Herb Franta

No. 32, 55
- Position: Lineman

Personal information
- Born: March 10, 1903 New Ulm, Minnesota, U.S.
- Died: August 3, 1950 (aged 47) Arlington Heights, Illinois, U.S.
- Listed height: 6 ft 0 in (1.83 m)
- Listed weight: 220 lb (100 kg)

Career information
- High school: New Ulm (MN)
- College: St. Thomas (1923–1926)

Career history

Playing
- Minneapolis Red Jackets (1929–1930); Green Bay Packers (1930);

Coaching
- DeLaSalle High School (1927–?) Line coach;

Awards and highlights
- NFL champion (1930);

Career statistics
- Games played: 18
- Games started: 14
- Stats at Pro Football Reference

= Herb Franta =

American football player (1905–1950)

Herbert Joseph Franta (March 10, 1905 - August 3, 1950) was an American football player who was a lineman for two seasons in the National Football League (NFL) for the Minneapolis Red Jackets and Green Bay Packers. He played college football at St. Thomas and was an NFL champion with the Packers in 1930.

==Early life and education==
Franta was born on March 10, 1905, in New Ulm, Minnesota. He attended New Ulm High School, being one of only two of the school's alumni (with Al Arndt) to make it to the NFL. He began attending the University of St. Thomas in 1923, and saw immediate playing time. The Minneapolis Star called him a "star" player and the Star Tribune reported that he was "one of the strongest tackles in the state." Of Native American descent, Franta was nicknamed "Chief." A three-year starter, he was named to several all-state teams.

Franta was plagued by injuries during his time at St. Thomas, breaking a bone in his hand in November 1925, suffering internal injuries and tearing a leg ligament in October 1926, and breaking his hand in early November 1926. He still managed to return for the season finale of 1926 against Hamline, playing what would be his last collegiate game as he graduated in 1927.

Franta served as the line coach at DeLaSalle High School in 1927, after graduating from St. Thomas.

==Professional career==
Franta joined the Minneapolis Red Jackets of the National Football League (NFL) in 1929, being assigned the number 32; he was the only player for the team to ever wear the number. At the time, he weighed 220 pounds and stood at between 6 ft 0 in and 6 ft 1 in. Franta was a full-time starter for the Red Jackets, starting all 10 games as they compiled an overall record of 1–9 against NFL opponents. In the team's game against the Chicago Cardinals, Franta directly opposed Pro Football Hall of Famer Duke Slater, and The Chicago Defender wrote afterwards "The Slater-Franta duel provoked great interest from the football writers and fans. Experts claimed that more inside football was shown on their side of the line than had ever been displayed before."

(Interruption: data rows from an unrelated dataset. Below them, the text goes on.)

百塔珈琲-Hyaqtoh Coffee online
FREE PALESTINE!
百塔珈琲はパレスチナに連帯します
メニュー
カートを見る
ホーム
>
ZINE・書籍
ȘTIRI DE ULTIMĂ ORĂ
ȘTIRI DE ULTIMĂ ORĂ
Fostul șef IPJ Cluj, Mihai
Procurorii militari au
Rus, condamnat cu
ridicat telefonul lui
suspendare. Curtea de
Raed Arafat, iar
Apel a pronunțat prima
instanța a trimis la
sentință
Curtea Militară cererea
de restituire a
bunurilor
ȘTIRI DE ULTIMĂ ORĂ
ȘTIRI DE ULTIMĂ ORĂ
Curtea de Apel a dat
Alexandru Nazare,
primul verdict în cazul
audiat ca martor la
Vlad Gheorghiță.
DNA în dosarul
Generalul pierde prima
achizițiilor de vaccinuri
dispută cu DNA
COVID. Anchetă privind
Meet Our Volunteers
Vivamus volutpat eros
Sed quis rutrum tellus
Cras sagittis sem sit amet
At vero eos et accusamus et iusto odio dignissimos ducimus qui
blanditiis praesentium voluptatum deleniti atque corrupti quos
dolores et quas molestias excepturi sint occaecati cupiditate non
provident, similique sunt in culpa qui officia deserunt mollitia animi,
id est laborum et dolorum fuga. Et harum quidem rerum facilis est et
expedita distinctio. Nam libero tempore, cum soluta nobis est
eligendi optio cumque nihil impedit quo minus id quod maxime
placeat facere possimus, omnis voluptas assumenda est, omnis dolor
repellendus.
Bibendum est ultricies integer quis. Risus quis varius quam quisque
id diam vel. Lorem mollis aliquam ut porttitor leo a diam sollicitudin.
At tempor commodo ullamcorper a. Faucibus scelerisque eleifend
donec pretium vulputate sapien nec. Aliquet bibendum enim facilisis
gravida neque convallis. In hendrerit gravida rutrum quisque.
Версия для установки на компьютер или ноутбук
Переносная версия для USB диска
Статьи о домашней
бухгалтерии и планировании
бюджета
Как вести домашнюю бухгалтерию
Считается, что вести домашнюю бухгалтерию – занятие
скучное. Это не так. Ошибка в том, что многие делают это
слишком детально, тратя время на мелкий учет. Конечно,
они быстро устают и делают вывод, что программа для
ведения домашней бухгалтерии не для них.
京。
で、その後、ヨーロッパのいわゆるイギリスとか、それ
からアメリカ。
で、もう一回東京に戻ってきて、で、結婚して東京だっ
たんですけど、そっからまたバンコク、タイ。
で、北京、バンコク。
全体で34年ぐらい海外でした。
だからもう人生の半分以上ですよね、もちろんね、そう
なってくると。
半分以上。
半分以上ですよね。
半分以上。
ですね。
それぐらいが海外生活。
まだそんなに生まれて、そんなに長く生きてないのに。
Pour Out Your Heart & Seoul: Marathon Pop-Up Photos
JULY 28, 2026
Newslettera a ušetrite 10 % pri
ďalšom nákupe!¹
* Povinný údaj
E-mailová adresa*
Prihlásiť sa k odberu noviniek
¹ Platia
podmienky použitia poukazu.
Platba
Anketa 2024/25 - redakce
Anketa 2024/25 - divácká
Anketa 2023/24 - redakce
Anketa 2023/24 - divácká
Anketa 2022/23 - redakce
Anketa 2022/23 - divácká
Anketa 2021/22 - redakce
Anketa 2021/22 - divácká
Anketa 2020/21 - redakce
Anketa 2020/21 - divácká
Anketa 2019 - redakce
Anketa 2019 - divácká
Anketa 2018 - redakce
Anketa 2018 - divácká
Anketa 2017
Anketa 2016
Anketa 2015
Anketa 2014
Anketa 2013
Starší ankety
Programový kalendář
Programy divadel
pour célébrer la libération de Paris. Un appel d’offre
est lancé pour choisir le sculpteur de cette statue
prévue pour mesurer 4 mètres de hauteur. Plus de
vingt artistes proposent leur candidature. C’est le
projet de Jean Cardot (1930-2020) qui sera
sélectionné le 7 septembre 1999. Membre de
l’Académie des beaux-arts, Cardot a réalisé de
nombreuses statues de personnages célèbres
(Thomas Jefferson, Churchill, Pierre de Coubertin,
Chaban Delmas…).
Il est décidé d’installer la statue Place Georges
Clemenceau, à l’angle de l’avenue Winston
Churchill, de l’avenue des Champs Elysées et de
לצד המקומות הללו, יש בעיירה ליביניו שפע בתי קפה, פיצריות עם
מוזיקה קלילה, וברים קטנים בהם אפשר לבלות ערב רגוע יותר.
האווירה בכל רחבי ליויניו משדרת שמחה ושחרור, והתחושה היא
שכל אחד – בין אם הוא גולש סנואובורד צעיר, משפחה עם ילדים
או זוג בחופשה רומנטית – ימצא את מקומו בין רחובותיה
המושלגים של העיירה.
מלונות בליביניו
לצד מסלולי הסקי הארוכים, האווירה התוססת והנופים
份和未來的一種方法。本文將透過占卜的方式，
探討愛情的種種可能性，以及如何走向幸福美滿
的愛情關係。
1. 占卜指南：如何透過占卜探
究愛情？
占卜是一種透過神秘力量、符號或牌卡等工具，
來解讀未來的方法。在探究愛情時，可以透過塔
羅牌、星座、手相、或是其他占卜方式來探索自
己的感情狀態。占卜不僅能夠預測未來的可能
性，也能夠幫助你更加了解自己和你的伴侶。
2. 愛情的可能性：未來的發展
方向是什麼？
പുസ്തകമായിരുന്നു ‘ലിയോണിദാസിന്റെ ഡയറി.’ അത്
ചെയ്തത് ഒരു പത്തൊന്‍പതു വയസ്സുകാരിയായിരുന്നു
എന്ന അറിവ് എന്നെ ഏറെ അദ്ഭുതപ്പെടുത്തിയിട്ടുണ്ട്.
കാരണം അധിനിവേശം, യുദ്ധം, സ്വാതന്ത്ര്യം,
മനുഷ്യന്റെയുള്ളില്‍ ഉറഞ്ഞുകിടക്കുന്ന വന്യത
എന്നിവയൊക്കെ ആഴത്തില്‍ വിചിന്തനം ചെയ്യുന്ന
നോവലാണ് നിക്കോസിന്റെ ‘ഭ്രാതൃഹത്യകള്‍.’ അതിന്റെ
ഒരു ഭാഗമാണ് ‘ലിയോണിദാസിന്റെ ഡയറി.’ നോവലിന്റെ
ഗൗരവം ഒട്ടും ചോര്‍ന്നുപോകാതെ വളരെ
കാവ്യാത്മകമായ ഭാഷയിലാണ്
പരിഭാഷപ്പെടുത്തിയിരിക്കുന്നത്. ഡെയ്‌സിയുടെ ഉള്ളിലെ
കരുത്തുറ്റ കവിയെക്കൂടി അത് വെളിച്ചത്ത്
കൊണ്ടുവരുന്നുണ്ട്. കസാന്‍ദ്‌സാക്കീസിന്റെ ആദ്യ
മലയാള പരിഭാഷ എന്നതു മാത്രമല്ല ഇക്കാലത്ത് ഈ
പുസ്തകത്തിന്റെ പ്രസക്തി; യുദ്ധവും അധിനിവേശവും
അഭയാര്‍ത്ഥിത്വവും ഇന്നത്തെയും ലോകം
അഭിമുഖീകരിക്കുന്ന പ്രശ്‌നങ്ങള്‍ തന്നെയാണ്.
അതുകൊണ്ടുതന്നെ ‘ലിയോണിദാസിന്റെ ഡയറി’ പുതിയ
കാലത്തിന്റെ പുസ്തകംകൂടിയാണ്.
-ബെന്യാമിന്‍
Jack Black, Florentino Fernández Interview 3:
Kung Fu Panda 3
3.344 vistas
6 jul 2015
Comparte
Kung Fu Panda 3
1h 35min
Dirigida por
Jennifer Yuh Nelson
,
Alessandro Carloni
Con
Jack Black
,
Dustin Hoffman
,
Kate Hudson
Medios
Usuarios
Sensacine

Franta returned to the Red Jackets in 1930. The Post-Crescent compared him to Mike Michalske and stated that he was one of Minneapolis' best forwards, noting that against the Green Bay Packers, he "probably got as many tackles as all the other [Minneapolis] forwards combined." After having played six games, three as a starter, for the Red Jackets, he was purchased along with Ken Haycraft and Oran Pape by head coach Curly Lambeau of the Packers. Franta played two games, one as a starter, with Green Bay before being suspended near the end of the season, reportedly due to Lambeau wanting veteran players for their final games which decided the NFL championship. The Packers ultimately won the league title. Franta did not continue playing in the NFL after the season, thus finishing his career with 18 games played, 14 of which he started. Although he never again played in the NFL, Franta later appeared in several exhibitions with the Minnesota All-Stars and a team composed of former St. Thomas players, including one game with the former against the Chicago Bears.

==Later life and death==
Franta was married to Katherine K. Franta, with whom he had four children. In 1942, he was working for the Minnesota State Highway Department, although he also enlisted in the United States military the same year to serve during World War II. He died on August 3, 1950, at the age of 47, after a car crash. Franta had been driving a trailer with his two sons to move the family from St. Paul, Minnesota, to Des Plaines, Illinois, and fell asleep at the wheel before crashing into a tree. He broke his neck in the crash and died the next day.